La abdicación real corona esa triple crisis, y constituye un histórico parteaguas porque, al tiempo que invita al melancólico desistimiento, podría y debería convertirse en un resonante aldabonazo para todos —ciudadanos de a pie incluidos— y en una ocasión única para acometer, con democrática radicalidad pero sin letales maximalismos, una honda regeneración del sistema político en su conjunto: de su Constitución y de sus instituciones y procedimientos, desde luego, pero también de sus procederes éticos, sin los que no cabe metamorfosis alguna.

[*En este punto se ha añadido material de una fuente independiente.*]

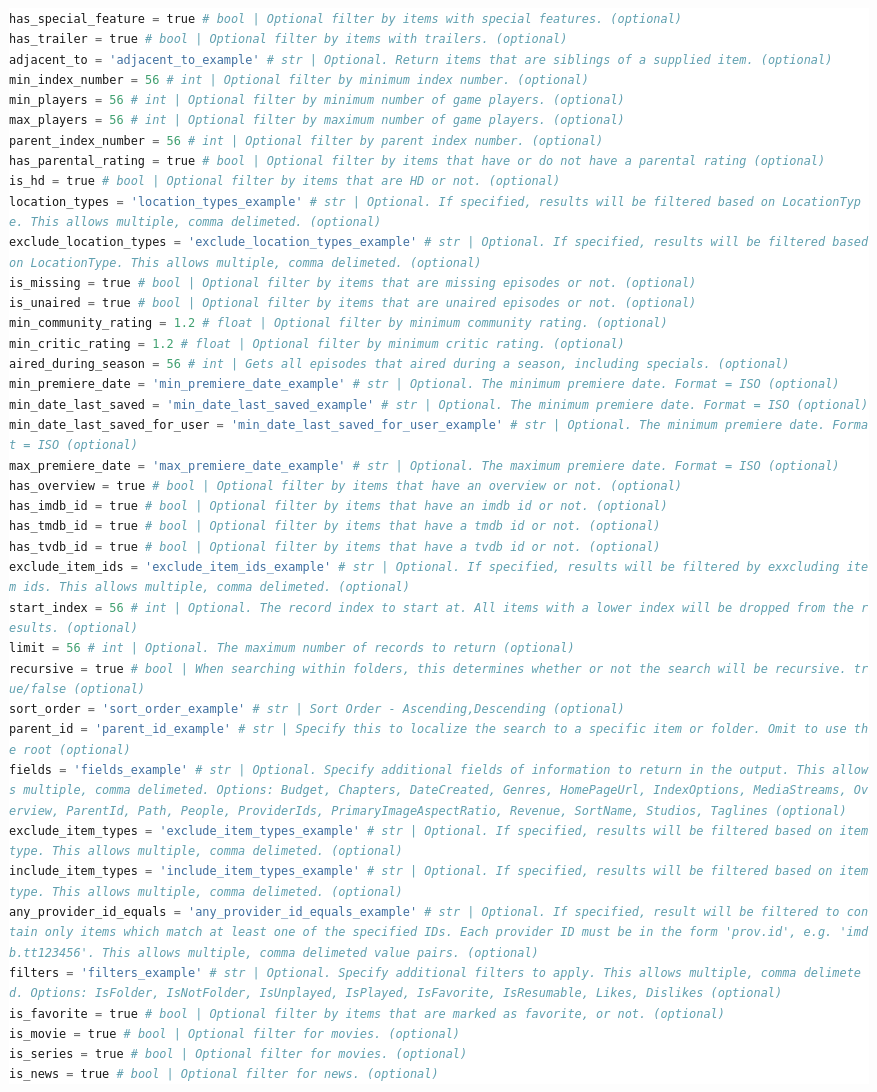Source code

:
 ```python
has_special_feature = true # bool | Optional filter by items with special features. (optional)
has_trailer = true # bool | Optional filter by items with trailers. (optional)
adjacent_to = 'adjacent_to_example' # str | Optional. Return items that are siblings of a supplied item. (optional)
min_index_number = 56 # int | Optional filter by minimum index number. (optional)
min_players = 56 # int | Optional filter by minimum number of game players. (optional)
max_players = 56 # int | Optional filter by maximum number of game players. (optional)
parent_index_number = 56 # int | Optional filter by parent index number. (optional)
has_parental_rating = true # bool | Optional filter by items that have or do not have a parental rating (optional)
is_hd = true # bool | Optional filter by items that are HD or not. (optional)
location_types = 'location_types_example' # str | Optional. If specified, results will be filtered based on LocationType. This allows multiple, comma delimeted. (optional)
exclude_location_types = 'exclude_location_types_example' # str | Optional. If specified, results will be filtered based on LocationType. This allows multiple, comma delimeted. (optional)
is_missing = true # bool | Optional filter by items that are missing episodes or not. (optional)
is_unaired = true # bool | Optional filter by items that are unaired episodes or not. (optional)
min_community_rating = 1.2 # float | Optional filter by minimum community rating. (optional)
min_critic_rating = 1.2 # float | Optional filter by minimum critic rating. (optional)
aired_during_season = 56 # int | Gets all episodes that aired during a season, including specials. (optional)
min_premiere_date = 'min_premiere_date_example' # str | Optional. The minimum premiere date. Format = ISO (optional)
min_date_last_saved = 'min_date_last_saved_example' # str | Optional. The minimum premiere date. Format = ISO (optional)
min_date_last_saved_for_user = 'min_date_last_saved_for_user_example' # str | Optional. The minimum premiere date. Format = ISO (optional)
max_premiere_date = 'max_premiere_date_example' # str | Optional. The maximum premiere date. Format = ISO (optional)
has_overview = true # bool | Optional filter by items that have an overview or not. (optional)
has_imdb_id = true # bool | Optional filter by items that have an imdb id or not. (optional)
has_tmdb_id = true # bool | Optional filter by items that have a tmdb id or not. (optional)
has_tvdb_id = true # bool | Optional filter by items that have a tvdb id or not. (optional)
exclude_item_ids = 'exclude_item_ids_example' # str | Optional. If specified, results will be filtered by exxcluding item ids. This allows multiple, comma delimeted. (optional)
start_index = 56 # int | Optional. The record index to start at. All items with a lower index will be dropped from the results. (optional)
limit = 56 # int | Optional. The maximum number of records to return (optional)
recursive = true # bool | When searching within folders, this determines whether or not the search will be recursive. true/false (optional)
sort_order = 'sort_order_example' # str | Sort Order - Ascending,Descending (optional)
parent_id = 'parent_id_example' # str | Specify this to localize the search to a specific item or folder. Omit to use the root (optional)
fields = 'fields_example' # str | Optional. Specify additional fields of information to return in the output. This allows multiple, comma delimeted. Options: Budget, Chapters, DateCreated, Genres, HomePageUrl, IndexOptions, MediaStreams, Overview, ParentId, Path, People, ProviderIds, PrimaryImageAspectRatio, Revenue, SortName, Studios, Taglines (optional)
exclude_item_types = 'exclude_item_types_example' # str | Optional. If specified, results will be filtered based on item type. This allows multiple, comma delimeted. (optional)
include_item_types = 'include_item_types_example' # str | Optional. If specified, results will be filtered based on item type. This allows multiple, comma delimeted. (optional)
any_provider_id_equals = 'any_provider_id_equals_example' # str | Optional. If specified, result will be filtered to contain only items which match at least one of the specified IDs. Each provider ID must be in the form 'prov.id', e.g. 'imdb.tt123456'. This allows multiple, comma delimeted value pairs. (optional)
filters = 'filters_example' # str | Optional. Specify additional filters to apply. This allows multiple, comma delimeted. Options: IsFolder, IsNotFolder, IsUnplayed, IsPlayed, IsFavorite, IsResumable, Likes, Dislikes (optional)
is_favorite = true # bool | Optional filter by items that are marked as favorite, or not. (optional)
is_movie = true # bool | Optional filter for movies. (optional)
is_series = true # bool | Optional filter for movies. (optional)
is_news = true # bool | Optional filter for news. (optional)
```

Nos hallamos ante una encrucijada decisiva, una coyuntura excepcional cuya resolución marcará la suerte de las generaciones venideras. Y, filiaciones partidarias e ideológicas aparte, a todos nos incumbe enfrentar el reto con lúcida autoexigencia y honradez, a fin de evitar el común naufragio. Lo cual implica prescindir de las demagogias que infectan la acción y el debate político, y rehabilitar la decencia como cimiento de la vida privada y pública.
Una vez más, como en todas las coyunturas graves, urge pararse a distinguir las voces de los ecos, actuar con espíritu de concordia y altura de miras, y ante todo recurrir a ese inmensurable acervo de prudencia sin el que no hay convivencia plural posible. Solo la actitud a la vez ponderadora y discernidora que esa virtud condensa permitirá rehuir los cómodos aunque devastadores maximalismos —también los que jalean los nacionalismos, posean o no Estado propio-, preservar los mejores aspectos de la realidad heredada y regenerar los que así lo exijan. Como Camus escribió, la deseable rebeldía debe ser consciente de los límites y evitar la desmesura: la rebelde mesura, en cambio, “enseña que hace falta una parte de realismo a toda moral”, y también “una parte de moral a todo realismo”.
Felipe VI debe comprender que el país se halla al borde del precipicio, y asumir el clamor regenerador que la ciudadanía lanza: mostrar el valor y la mesurada rebeldía precisos para promover una serie conexa de referendos sobre el modelo de Estado y su diseño territorial, así como una política y economía decentes. Solo así, impulsando la regeneración y arriesgando por vía legal su reinado mismo, logrará la legitimación que precisa y devenir un “rey republicano”. Si fracasa, aherrojado por la caverna o por sus miedos, perderá el trono y nos abocará al desastre.
Albert Chillón es profesor de la UAB y escritor.